Aujourd’hui, je n’ai plus ces deux grands frères avec qui partager tous nos souvenirs, je n’ai qu’à m’en souvenir seule, plus mes deux grands frères pour soutenir mes parents dans leurs maladies, plus ces grands frères pour connaître mes enfants…

Décembre est un joli mois, pour cette fête de Noël, ces moments de partage, mais il est aussi pour moi un moment de dur rappel… Il y a 23 ans aujourd’hui, mon frère aîné s’est endormi pour toujours, ce grand frère que j’admirais, ce grand frère qui était devenu Capitaine, la Marine Nationale t’a fait un bel hommage pour ta dernière demeure…

Je me souviens de ce mois de décembre, où nous n’avions plus envie de ce Noël, où je restais seule devant la télévision avec mon Papa, sans une parole, la pièce remplie de tristesse, je me souviens avec le décalage horaire nous regardions le jugement de Ceausescu. Je n’avais que 17 ans, je n’ai jamais retrouvé un sommeil parfait depuis… Je me souviens de cette reprise au lycée, où personne ne savait comment se comporter avec mon frère et moi…

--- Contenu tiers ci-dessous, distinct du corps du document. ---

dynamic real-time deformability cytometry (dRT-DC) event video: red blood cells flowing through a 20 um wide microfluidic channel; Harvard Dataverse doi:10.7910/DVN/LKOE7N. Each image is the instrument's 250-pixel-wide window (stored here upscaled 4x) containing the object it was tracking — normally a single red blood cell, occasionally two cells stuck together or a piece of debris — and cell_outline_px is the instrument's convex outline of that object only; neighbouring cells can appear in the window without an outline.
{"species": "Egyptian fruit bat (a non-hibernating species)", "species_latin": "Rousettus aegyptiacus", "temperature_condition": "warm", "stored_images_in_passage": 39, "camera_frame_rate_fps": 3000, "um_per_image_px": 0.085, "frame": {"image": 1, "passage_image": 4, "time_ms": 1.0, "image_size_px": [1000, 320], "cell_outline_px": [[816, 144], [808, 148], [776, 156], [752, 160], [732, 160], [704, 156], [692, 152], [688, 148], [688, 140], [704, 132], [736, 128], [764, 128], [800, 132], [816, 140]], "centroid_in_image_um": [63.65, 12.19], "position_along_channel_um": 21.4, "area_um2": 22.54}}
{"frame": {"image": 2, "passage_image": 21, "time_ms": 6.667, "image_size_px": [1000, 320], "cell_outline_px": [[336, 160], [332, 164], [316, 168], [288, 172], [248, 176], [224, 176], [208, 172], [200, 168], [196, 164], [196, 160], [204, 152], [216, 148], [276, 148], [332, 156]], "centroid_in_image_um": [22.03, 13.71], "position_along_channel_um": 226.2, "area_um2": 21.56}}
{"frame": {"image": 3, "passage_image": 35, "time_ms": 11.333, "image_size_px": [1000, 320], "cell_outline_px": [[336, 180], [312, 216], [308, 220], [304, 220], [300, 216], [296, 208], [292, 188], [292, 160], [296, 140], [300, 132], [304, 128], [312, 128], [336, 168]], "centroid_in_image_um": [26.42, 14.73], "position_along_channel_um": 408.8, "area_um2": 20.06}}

Je profite de chaque jour, pour eux aussi, une façon de leur faire partager ce qu’ils n’ont pas eu le temps de découvrir… La vie est parfois cruelle, mais elle est belle, alors profitons-en !

Ne les oublions pas ces proches, pour qui la vie a été bien trop courte. N’oublions jamais, que chaque petit moment passé avec nos proches sont très précieux…

Et pour vous, comment abordez-vous des sujets délicats avec vos petits ?

*Laissez-moi un commentaire, j’adore papoter…

22 Replies to “Ne pas oublier, ne pas les oublier…”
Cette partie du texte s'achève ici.